My 15 girls bike looks quite good now I have had a good look. It has alloy rims and good tyres which are worth the price alone.



14/10/2012 Tall oaks from small acorns grow!
Last night on ebay I spotted a bike for sale for 15. As it was on my way down to London today, I purchased it and picked it up this afternoon.

Ok it doesn't look much like a carbon fibre show winner, but it has some useful bits on it such as tyres, wheels, and dropouts. It might even be possible to use the handlebars, as the ones on a commuter bike are a little narrower than mountain bike ones. Even if I dont end up using much, it will give me an idea of the component sizes for CAD modelling.

On the design front, I showed my initial design to a few people at work and feedback was quite negative, which confirmed what I thought. This weekend I have done a few more frame designs and the following one seems the most pleasing. I like the dorsal fin look of the seat stem, which is a feature I will be keeping. It also means I can fasten a seat clamp with screws into the frame. This is another potential weakness avoided. The length of seat tube also means that I could do this all in carbon fibre and avoid an inner metal tube. I need to work on the frame tubes and try to incorporate some larger radii and curved organic form. I did a version in ovalised tubing and it looked worse, so the square section seems to be the best, and of course is more striking. The Ibis bike company does some nice organic curved frames, so I might have a look at those a little closer for inspiration.



11/10/2012
 


A search on the internet has revealed many articles and videos of home made carbon frames. It looks like something I could attempt at home, but probably during next summer when the garage is warmer and more inviting.

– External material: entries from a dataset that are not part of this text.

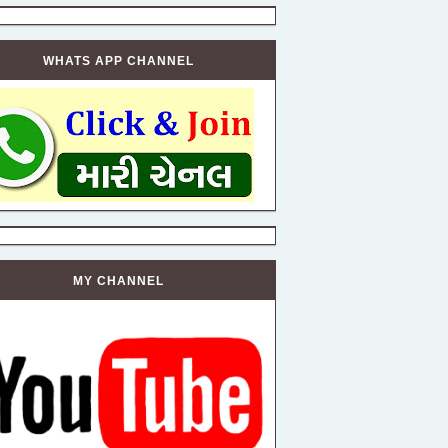
WHATS APP CHANNEL
MY CHANNEL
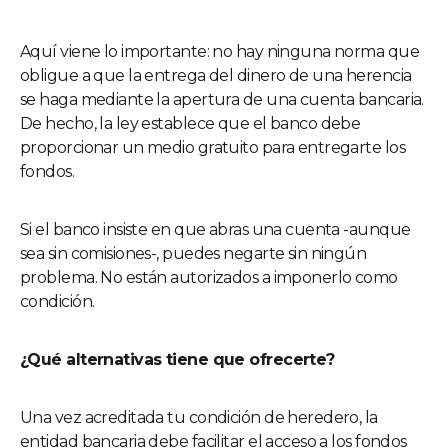
Aquí viene lo importante: no hay ninguna norma que
obligue a que la entrega del dinero de una herencia
se haga mediante la apertura de una cuenta bancaria.
De hecho, la ley establece que el banco debe
proporcionar un medio gratuito para entregarte los
fondos.
Si el banco insiste en que abras una cuenta -aunque
sea sin comisiones-, puedes negarte sin ningún
problema. No están autorizados a imponerlo como
condición.
¿Qué alternativas tiene que ofrecerte?
Una vez acreditada tu condición de heredero, la
entidad bancaria debe facilitar el acceso a los fondos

Some designs that have inspired me are as follows. A nice but expensive bike with a mono strut front fork like my Giant Halfway.

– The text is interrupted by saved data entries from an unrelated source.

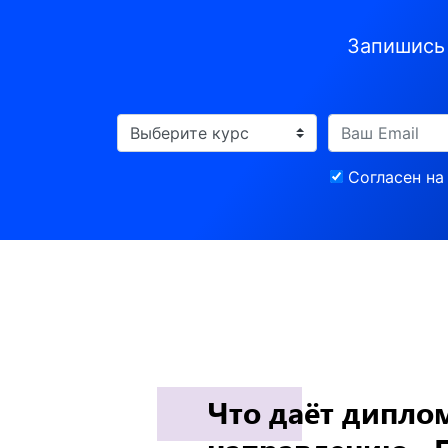
Запишись 
Согласен н
Что даёт дипло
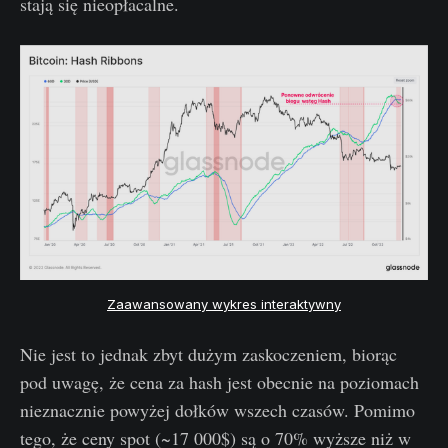
stają się nieopłacalne.
Zaawansowany wykres interaktywny
Nie jest to jednak zbyt dużym zaskoczeniem, biorąc
pod uwagę, że cena za hash jest obecnie na poziomach
nieznacznie powyżej dołków wszech czasów. Pomimo
tego, że ceny spot (~17 000$) są o 70% wyższe niż w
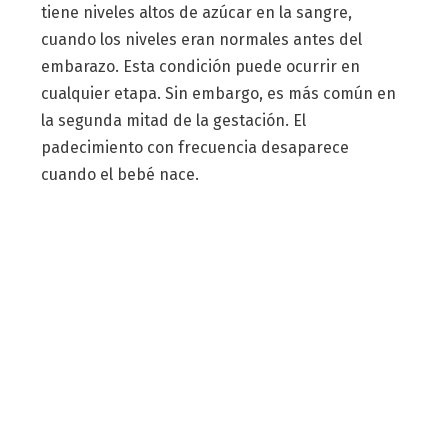
tiene niveles altos de azúcar en la sangre,
cuando los niveles eran normales antes del
embarazo. Esta condición puede ocurrir en
cualquier etapa. Sin embargo, es más común en
la segunda mitad de la gestación. El
padecimiento con frecuencia desaparece
cuando el bebé nace.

The Lexus concept bike. Realy nice curves, but the frame design looks like it may snap in half if not laminated properly.



The bonobo wooden bike. Really sleek lines and some nice headset and dropout details.

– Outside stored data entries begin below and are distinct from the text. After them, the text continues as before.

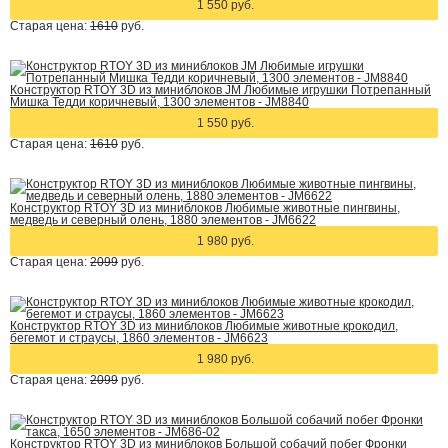
1 550 руб.
Старая цена:
1610
руб.
Конструктор RTOY 3D из миниблоков JM Любимые игрушки Потрепанный
Мишка Тедди коричневый, 1300 элементов - JM8840
1 550 руб.
Старая цена:
1610
руб.
Конструктор RTOY 3D из миниблоков Любимые животные пингвины,
медведь и северный олень, 1880 элементов - JM6622
1 980 руб.
Старая цена:
2099
руб.
Конструктор RTOY 3D из миниблоков Любимые животные крокодил,
бегемот и страусы, 1860 элементов - JM6623
1 980 руб.
Старая цена:
2099
руб.
Конструктор RTOY 3D из миниблоков Большой собачий побег Фронки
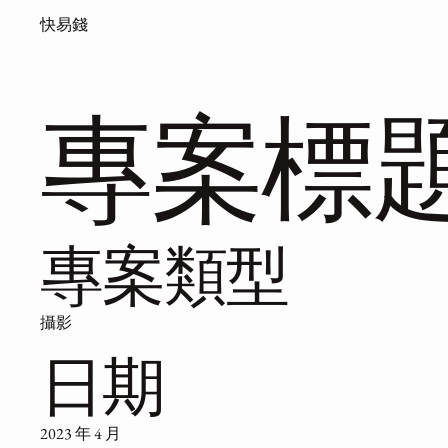
快易錢
專案標
專案類型
攝影
日期
2023 年 4 月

A few nights designing on Catia I have come up with the following. Its very ugly with square tubes, but at the moment I am just defining the hard points of the frame. I would like the headset up high just under the handlebars, but have 20" wheels. I have noticed that junior MTB bikes have 20" wheels with gears. BMX bikes have one gear and have unusual hardware and hubs, so they are of no use. To raise the headset I need long forks, so these will be mountain bike 26" items. This should give the front end an unusual look, but make fitting a rim brake a challenge! I will also need to raise the handlebars somehow, but extenders are available quite cheaply. The crankset will have a 48 tooth front which I have modelled up. Some additional CAD models have been employed downloaded from GrabCAD

As for construction, I am looking at carbon fibre wrapping over foam, or possibly carbon over reprapped ABS sections. I like the idea of using reprapped sections from my machine as this will save a lot of sanding and sculpturing, just print an open thin frame in sections, glue it together and then wrap it up in carbon bandage. I want to avoid vacuum bagging as this is messy and wasteful and I would also like to use 50mm wide carbon fibre tape. Reading up on other projects, the main issue is interfacing with the hard points, such as dropouts, head tube and bottom bracket. This is why the bonobo bike appeals to me. I could bolt the parts to the frame and ensure a good fix to the carbon fibre. perhaps there is a half way, bolt / rivet, then lay up over the top.

I don't want a perfect looking frame and would actually like a homespun rough matt look to the bike. A sort of Rat Rod commuter would be nice.